WEST LAFAYETTE, Ind. — Researchers in Purdue University’s
College of Engineering could improve the operations of energy-generating
devices such as wind turbines and high-volume manufacturers with their
patent-pending sensor that monitors the performance of bearings.
Anurag Garg, a doctoral candidate in the School of
Electrical and Computer Engineering, said accurate measurements of temperature
and vibration changes can alert workers to premature bearing failure.
“Taking early corrective action could improve safety
conditions for workers, reduce operational downtime and increase bearing life,”
he said. “These lead to more efficient use of resources, improved operational
efficiency and a cost savings of millions of dollars a year for
Conventional bearing sensors that monitor real-time bearing
performance are mounted outside the bearing, which limits the ability to
determine internal conditions.
“The Purdue-developed technology allows a sensor to be
placed directly on the bearing cage, which is the source of temperature and
vibration fluctuations,” Garg said. “As a result, it provides a more reliable
indicator of impending bearing failure and has a better response time than any
commercial sensor available on the market.”
Garg and three other Purdue students formed a group called
Bearing Analytics to present the technology in competitions. Other team members
are Lokesh Gupta, Andrew Kovacs and Christopher Ochynski.
Gupta and Kovacs are doctoral candidates in the School of
Electrical and Computer Engineering. They and Garg are doing doctoral work in
the Adaptive Radio Electronics and Sensors group.

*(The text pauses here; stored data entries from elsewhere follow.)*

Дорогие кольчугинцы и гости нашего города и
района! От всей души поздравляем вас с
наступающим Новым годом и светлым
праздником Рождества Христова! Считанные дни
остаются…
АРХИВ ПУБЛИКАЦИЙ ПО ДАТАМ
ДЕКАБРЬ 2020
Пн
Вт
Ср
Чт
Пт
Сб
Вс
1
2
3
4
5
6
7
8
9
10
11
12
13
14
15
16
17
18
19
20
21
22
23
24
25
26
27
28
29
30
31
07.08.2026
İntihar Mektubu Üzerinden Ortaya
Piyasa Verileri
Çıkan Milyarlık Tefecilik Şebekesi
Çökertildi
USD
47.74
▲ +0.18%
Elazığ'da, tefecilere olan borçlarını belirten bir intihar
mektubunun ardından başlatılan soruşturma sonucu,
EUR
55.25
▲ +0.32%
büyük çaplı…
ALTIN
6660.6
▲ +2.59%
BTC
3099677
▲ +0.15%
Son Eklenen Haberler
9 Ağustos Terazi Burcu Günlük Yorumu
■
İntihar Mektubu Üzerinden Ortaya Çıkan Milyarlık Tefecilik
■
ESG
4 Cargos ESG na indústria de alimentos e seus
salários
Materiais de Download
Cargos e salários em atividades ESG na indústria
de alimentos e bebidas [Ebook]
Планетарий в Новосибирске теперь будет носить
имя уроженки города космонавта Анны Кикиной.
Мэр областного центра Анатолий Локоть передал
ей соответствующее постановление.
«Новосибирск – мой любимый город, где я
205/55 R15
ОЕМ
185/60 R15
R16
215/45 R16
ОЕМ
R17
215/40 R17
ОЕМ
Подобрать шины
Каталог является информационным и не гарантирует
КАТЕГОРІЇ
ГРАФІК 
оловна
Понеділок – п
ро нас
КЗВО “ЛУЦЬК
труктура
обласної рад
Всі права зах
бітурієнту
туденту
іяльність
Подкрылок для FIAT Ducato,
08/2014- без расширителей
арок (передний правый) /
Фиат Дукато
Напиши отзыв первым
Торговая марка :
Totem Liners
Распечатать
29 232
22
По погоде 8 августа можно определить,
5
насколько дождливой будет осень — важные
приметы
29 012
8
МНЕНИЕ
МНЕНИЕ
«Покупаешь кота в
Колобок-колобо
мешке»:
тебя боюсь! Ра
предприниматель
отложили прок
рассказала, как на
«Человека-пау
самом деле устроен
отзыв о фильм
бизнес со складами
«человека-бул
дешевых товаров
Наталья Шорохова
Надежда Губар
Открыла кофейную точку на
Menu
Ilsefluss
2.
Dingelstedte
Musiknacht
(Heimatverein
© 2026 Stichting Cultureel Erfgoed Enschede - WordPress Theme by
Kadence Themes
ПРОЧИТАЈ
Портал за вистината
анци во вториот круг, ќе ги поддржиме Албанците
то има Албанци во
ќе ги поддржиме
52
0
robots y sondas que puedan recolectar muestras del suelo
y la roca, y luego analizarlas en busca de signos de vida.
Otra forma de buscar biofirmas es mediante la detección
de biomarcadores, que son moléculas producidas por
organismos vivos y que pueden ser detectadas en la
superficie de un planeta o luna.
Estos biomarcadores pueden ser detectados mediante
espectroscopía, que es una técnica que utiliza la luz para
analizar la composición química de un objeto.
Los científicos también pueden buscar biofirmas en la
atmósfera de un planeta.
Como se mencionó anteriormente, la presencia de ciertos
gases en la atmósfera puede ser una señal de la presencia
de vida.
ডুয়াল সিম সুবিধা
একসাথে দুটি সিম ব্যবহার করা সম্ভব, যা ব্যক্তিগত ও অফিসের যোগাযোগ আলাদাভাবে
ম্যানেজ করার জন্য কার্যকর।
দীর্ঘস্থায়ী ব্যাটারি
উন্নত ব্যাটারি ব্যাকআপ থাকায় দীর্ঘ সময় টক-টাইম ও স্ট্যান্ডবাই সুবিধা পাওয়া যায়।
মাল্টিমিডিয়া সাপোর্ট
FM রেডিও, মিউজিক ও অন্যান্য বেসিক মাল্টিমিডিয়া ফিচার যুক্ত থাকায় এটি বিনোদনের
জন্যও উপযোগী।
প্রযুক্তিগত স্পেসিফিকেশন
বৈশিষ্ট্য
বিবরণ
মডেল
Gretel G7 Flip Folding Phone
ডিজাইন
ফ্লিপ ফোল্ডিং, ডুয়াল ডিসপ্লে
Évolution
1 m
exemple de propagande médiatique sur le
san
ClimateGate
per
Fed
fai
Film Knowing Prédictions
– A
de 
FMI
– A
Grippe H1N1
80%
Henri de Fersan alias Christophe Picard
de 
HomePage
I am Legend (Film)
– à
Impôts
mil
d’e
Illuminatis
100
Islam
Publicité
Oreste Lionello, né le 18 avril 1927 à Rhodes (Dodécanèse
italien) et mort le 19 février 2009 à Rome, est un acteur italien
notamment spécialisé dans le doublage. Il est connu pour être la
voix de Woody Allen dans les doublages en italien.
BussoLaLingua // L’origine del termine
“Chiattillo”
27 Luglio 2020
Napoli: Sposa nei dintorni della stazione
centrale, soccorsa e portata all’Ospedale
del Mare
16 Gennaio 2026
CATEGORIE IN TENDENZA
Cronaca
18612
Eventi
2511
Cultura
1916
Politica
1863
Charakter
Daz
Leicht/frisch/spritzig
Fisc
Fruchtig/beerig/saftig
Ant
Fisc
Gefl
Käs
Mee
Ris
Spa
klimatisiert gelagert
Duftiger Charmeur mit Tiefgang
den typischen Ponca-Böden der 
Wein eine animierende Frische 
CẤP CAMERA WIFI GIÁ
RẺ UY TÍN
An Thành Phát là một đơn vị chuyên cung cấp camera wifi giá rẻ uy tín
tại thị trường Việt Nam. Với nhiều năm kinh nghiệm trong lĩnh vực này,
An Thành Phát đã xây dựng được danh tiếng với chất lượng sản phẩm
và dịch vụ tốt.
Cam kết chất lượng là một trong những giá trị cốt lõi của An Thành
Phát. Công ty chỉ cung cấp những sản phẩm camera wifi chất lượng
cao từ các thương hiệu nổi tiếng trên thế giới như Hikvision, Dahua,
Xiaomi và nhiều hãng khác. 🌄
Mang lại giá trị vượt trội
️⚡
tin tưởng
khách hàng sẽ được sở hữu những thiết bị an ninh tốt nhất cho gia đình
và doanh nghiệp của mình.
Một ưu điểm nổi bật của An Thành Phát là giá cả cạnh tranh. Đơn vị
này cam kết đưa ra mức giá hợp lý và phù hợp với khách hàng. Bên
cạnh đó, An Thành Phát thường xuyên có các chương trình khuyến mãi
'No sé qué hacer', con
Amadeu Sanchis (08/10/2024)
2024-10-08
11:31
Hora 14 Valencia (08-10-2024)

Ochynski is a senior in the School of Electrical and
Computer Engineering and a first-year student in the Master of Business
Administration program at Krannert School of Management.
Bearing Analytics won the Indiana Clean Energy Challenge in
February and are scheduled to compete in the 2013 Midwest Clean Energy Challenge
on April 4 in Chicago. The team also will compete in the national Rice Business
Plan Competition on April 11-13 in Houston.
“We are excited to prepare for the Midwest Clean Energy
Challenge and the Rice Business Plan Competition, two of the most prestigious
events that highlight innovations developed at universities,” Garg said.
“We also acknowledge our mentors who guided the development
of the technology: Dimitrios Peroulis of the School of Electrical and Computer
Engineering and School of Mechanical Engineering, and Farshid Sadeghi and
Douglas Adams of the School of Mechanical Engineering.”